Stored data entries
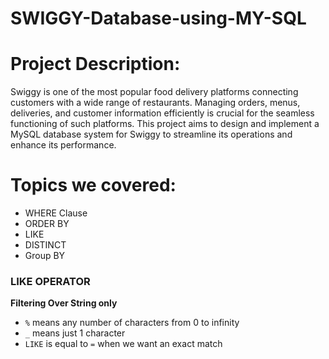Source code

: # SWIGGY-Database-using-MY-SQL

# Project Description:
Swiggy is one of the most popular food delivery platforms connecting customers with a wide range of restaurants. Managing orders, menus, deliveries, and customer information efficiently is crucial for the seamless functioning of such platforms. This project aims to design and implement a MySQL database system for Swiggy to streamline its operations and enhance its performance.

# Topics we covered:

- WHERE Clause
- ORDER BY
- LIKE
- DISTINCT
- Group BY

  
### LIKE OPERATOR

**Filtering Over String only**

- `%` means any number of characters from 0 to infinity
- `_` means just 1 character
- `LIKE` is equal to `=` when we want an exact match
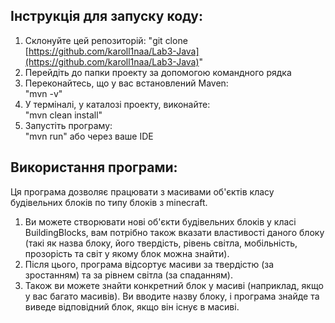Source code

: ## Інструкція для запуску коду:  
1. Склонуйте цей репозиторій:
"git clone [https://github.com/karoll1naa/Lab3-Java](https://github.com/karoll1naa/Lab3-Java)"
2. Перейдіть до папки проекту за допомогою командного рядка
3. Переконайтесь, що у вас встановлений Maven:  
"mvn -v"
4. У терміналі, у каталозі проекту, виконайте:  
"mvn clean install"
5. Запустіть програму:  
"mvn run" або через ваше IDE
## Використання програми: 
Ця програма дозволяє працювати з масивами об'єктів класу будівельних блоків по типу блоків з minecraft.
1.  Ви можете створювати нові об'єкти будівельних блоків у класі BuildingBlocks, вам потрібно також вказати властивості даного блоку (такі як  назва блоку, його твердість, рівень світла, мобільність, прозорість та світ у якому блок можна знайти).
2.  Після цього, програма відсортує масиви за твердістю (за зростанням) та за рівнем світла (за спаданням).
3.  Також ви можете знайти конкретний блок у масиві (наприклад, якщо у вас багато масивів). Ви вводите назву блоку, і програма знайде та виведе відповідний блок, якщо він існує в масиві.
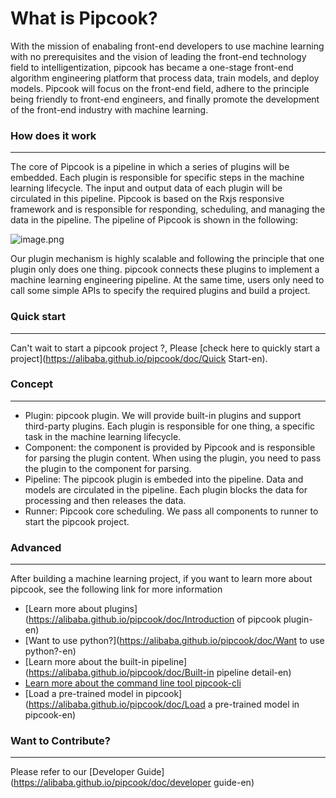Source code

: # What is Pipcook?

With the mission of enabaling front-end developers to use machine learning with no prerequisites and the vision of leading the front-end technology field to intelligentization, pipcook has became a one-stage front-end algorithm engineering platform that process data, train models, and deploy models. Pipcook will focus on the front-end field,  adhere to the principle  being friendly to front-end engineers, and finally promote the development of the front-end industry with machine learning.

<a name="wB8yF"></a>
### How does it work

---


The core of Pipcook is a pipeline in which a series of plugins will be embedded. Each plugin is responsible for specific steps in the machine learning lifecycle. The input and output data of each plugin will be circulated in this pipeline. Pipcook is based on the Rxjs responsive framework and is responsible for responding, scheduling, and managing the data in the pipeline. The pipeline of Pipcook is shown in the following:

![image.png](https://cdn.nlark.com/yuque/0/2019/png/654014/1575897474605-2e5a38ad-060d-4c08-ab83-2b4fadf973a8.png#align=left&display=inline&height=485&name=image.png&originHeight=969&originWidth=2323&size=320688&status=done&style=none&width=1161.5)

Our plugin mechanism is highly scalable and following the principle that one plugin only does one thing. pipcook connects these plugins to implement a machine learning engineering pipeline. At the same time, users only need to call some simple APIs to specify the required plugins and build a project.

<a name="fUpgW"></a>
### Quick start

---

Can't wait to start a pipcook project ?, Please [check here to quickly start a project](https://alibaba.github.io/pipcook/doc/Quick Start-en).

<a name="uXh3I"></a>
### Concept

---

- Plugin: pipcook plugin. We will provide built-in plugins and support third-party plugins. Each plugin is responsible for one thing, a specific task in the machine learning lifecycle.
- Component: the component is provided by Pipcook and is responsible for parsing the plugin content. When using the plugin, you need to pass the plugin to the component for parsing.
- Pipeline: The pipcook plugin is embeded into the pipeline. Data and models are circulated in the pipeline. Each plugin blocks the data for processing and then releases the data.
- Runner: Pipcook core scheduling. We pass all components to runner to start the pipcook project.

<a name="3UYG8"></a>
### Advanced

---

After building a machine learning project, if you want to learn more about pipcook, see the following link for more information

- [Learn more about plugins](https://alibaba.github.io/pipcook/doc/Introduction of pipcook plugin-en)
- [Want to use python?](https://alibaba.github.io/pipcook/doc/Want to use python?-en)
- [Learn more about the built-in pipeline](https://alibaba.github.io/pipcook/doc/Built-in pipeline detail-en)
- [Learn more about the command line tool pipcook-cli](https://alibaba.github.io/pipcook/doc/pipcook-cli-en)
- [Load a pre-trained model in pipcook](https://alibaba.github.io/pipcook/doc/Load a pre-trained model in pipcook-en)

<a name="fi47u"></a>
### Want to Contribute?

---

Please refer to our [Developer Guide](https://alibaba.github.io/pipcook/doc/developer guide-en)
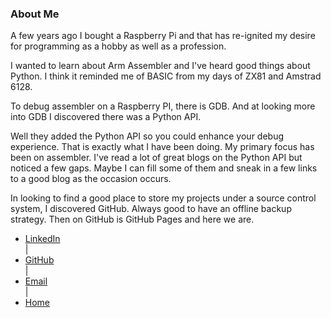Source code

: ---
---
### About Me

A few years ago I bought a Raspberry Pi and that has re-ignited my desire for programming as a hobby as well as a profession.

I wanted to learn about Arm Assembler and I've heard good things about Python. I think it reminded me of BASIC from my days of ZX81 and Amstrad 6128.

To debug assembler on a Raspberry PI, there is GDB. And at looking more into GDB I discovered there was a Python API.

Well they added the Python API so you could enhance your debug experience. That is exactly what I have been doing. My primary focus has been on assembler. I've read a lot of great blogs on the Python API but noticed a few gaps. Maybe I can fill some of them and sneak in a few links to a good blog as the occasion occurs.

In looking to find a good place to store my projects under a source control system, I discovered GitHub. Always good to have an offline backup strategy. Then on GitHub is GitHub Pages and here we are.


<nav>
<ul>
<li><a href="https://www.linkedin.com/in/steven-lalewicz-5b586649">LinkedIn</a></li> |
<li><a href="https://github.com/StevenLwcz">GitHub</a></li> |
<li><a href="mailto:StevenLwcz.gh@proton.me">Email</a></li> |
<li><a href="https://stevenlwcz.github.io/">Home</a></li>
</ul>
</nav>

### Your instructions:
Set down again, word for word, the stretch of records from the line with "### How does it work" to the line with "The core of", both of those lines included.

### Response to this exercise:
### How does it work

---


The core of Pipcook is a pipeline in which a series of plugins will be embedded. Each plugin is responsible for specific steps in the machine learning lifecycle. The input and output data of each plugin will be circulated in this pipeline. Pipcook is based on the Rxjs responsive framework and is responsible for responding, scheduling, and managing the data in the pipeline. The pipeline of Pipcook is shown in the following:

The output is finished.